→ DATA FOR ANALYSIS:

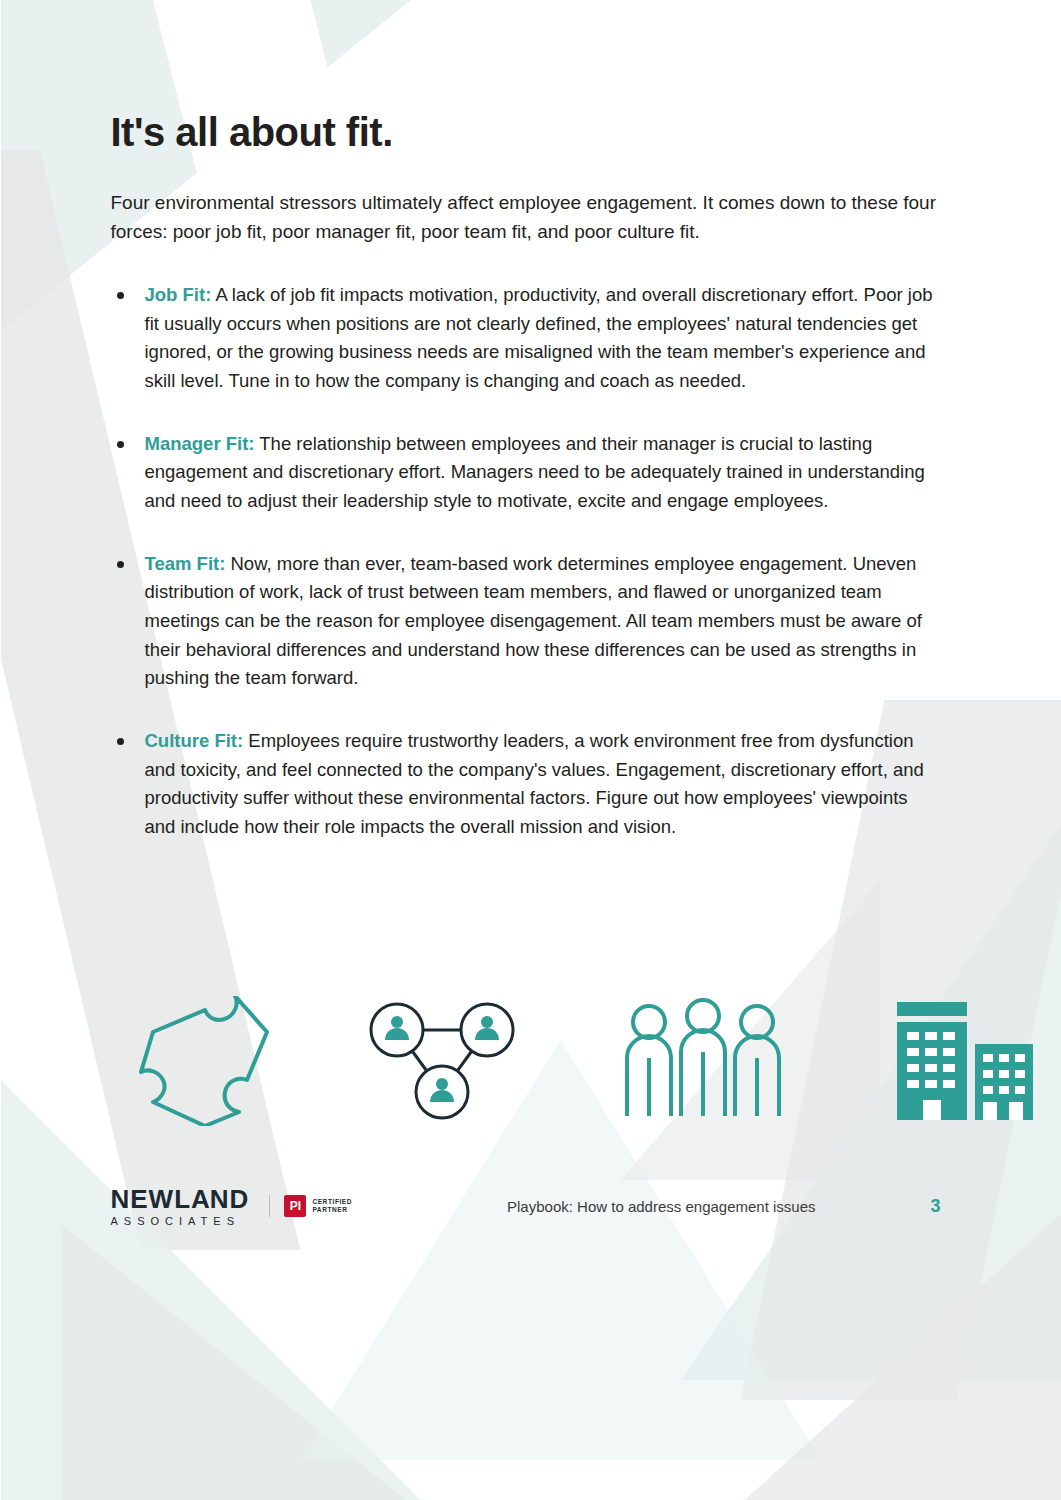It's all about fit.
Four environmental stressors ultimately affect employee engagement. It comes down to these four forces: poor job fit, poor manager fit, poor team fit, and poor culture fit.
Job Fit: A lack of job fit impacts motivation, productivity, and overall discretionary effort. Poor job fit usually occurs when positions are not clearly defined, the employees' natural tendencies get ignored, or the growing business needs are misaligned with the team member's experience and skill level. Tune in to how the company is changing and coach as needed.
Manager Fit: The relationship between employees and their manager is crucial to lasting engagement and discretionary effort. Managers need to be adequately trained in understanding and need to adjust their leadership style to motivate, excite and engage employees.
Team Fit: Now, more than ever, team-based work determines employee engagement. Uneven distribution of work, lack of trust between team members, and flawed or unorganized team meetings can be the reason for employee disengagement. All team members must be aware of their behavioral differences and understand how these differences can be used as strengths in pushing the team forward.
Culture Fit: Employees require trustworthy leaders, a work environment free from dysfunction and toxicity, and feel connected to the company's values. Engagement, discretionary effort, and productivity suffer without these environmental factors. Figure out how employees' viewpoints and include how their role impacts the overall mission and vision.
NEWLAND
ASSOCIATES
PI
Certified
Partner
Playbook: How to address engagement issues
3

→ TASK DIRECTIONS: Verbatim output of the entries is required, with each image left out.

→ ANSWER BOX:
It's all about fit.
Four environmental stressors ultimately affect employee engagement. It comes down to these four forces: poor job fit, poor manager fit, poor team fit, and poor culture fit.
Job Fit: A lack of job fit impacts motivation, productivity, and overall discretionary effort. Poor job fit usually occurs when positions are not clearly defined, the employees' natural tendencies get ignored, or the growing business needs are misaligned with the team member's experience and skill level. Tune in to how the company is changing and coach as needed.
Manager Fit: The relationship between employees and their manager is crucial to lasting engagement and discretionary effort. Managers need to be adequately trained in understanding and need to adjust their leadership style to motivate, excite and engage employees.
Team Fit: Now, more than ever, team-based work determines employee engagement. Uneven distribution of work, lack of trust between team members, and flawed or unorganized team meetings can be the reason for employee disengagement. All team members must be aware of their behavioral differences and understand how these differences can be used as strengths in pushing the team forward.
Culture Fit: Employees require trustworthy leaders, a work environment free from dysfunction and toxicity, and feel connected to the company's values. Engagement, discretionary effort, and productivity suffer without these environmental factors. Figure out how employees' viewpoints and include how their role impacts the overall mission and vision.
NEWLAND
ASSOCIATES
PI
Certified
Partner
Playbook: How to address engagement issues
3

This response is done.